• **SELECTED TEXT**
---------------

The immediate authorities of Abū Ṭāhir that we encounter in Al-Arbaʿūn fī Faḍīlat al-Ṣalāt ʿalā Rasūl Allāh comprise a rich list, and it allows us to make a few broad yet important observations. First, Abū Ṭāhir must have been born at least a few years before 590/1194, the year his teacher al-Jūrtānī died. This indirect evidence is the sole information on Abū Ṭāhir’s year of birth. Second, none of the names on this long list seem to be found among the dozens of early transmitters of the ʿAwārif al-Maʿārif.68 This is not surprising, insofar as most of them seem to have flourished before the completion of the book. Third, the list is comprised of pietists and Sufis, who likely had particularly scripturalist theological and conservative practical orientations. A good case is the name ʿAbd al-Muḥsin al-Abharī, who transmitted traditions to Abū Ṭāhir in Safar 620/March–April 1223. Al-Abharī is known to us as the first significant Sufi master of the famous scripturalist Sufi, and the leading disciple of ʿUmar al-Suhrawardī, Quṭb al-Dīn Ibn al-Qasṭallānī. Ibn al-Qasṭallānī received multiple Sufi robes from different masters, including Nāṣir al-ʿAṭṭār al-Miṣrī (538-634/1144-1236), and ʿUmar al-Suhrawardī, while the first name he mentions is al-Abharī. Accordingly, ʿAbd al-Muḥsin came to Hijaz in 621/1224, when he taught Quṭb al-Dīn and bestowed on him the Sufi robe.69 In other words, ʿUmar al-Suhrawardī and ʿAbd al-Muḥsin al-Abharī are the two teachers of Ibn al-Qasṭallānī and Abū Ṭāhir. Unlike ʿUmar al-Suhrawardī, Ibn al-Qasṭallānī was engaging in polemics with Sufis like Ibn Sabʿīn (d.669/1269) and ʿAfīf al-Dīn al-Tilimsānī (d.690/1291), whose monism he sharply criticized. Abū Ṭāhir may have a similar profile closer to Ibn al-Qasṭallānī than ʿUmar al-Suhrawardī. On the other hand, Ibn al-Qasṭallānī transmitted both the Suhrawardian corpus and the robe, while Abū Ṭāhir did not participate in any of these Sufi processes.

---------------

• **LISTING**
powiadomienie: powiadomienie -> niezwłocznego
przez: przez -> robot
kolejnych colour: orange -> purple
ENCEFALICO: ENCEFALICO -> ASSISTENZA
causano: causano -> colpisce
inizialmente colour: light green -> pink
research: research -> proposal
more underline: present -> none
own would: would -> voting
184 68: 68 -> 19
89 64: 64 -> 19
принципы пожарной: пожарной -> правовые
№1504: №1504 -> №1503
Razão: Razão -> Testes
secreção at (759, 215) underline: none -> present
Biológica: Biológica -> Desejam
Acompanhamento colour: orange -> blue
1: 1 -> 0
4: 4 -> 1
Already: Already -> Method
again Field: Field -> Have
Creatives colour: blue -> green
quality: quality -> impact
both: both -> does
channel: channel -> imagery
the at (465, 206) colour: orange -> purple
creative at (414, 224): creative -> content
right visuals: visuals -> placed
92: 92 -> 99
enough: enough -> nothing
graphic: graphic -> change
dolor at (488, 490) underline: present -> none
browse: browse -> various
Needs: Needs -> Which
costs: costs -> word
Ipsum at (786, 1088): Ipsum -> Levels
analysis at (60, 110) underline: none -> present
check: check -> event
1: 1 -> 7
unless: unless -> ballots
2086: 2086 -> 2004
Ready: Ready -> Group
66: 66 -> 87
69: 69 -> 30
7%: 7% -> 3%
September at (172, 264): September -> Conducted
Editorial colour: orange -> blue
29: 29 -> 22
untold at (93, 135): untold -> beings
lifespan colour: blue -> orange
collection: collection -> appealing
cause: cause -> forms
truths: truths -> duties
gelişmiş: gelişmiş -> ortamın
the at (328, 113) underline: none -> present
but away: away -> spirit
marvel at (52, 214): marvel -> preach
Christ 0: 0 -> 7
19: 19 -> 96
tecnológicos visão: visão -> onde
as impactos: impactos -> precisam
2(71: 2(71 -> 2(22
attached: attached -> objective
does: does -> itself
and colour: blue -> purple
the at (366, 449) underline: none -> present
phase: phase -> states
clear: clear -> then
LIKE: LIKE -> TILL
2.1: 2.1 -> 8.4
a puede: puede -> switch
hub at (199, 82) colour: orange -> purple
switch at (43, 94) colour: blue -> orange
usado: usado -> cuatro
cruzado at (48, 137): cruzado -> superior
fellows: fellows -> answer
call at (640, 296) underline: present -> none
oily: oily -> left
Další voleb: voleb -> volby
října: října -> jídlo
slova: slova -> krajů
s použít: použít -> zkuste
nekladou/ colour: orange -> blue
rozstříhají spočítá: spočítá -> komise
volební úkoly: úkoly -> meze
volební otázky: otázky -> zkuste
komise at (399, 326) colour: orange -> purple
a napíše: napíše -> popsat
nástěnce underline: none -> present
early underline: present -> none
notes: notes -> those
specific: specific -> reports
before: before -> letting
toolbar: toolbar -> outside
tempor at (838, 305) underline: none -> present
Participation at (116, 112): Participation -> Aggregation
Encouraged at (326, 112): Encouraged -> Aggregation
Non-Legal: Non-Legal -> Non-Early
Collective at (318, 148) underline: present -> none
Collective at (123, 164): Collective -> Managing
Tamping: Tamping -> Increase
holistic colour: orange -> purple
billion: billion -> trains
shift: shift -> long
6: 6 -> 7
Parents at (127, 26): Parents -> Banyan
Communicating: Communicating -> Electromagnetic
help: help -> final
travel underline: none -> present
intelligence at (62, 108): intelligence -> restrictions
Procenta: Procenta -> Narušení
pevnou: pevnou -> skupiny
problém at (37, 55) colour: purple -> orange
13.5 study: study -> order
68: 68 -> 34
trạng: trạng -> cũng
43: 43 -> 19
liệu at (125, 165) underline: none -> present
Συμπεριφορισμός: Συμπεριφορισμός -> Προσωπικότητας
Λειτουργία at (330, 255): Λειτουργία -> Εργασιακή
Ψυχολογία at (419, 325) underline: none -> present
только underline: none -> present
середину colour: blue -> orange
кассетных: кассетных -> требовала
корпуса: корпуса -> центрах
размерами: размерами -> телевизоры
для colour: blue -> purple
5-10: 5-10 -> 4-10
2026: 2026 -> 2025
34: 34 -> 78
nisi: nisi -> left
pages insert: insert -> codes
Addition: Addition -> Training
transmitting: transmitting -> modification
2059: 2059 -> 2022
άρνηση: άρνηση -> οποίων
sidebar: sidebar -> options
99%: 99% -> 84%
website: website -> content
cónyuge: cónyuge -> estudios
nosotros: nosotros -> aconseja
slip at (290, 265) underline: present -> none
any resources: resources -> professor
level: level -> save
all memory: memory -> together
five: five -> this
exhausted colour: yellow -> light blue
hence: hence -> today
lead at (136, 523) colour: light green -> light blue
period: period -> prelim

---------------

• **WHAT YOU WILL DO**
Answer these questions from the passage on Abū Ṭāhir's teachers, one per line:
(a) In what year did al-Jūrtānī die?
(b) When did ʿAbd al-Muḥsin al-Abharī transmit traditions to Abū Ṭāhir?
(c) Which two Sufis did Ibn al-Qasṭallānī criticize for their monism?

• **COMPLETED TASK**
(a) 590/1194
(b) Safar 620/March–April 1223
(c) Ibn Sabʿīn and ʿAfīf al-Dīn al-Tilimsānī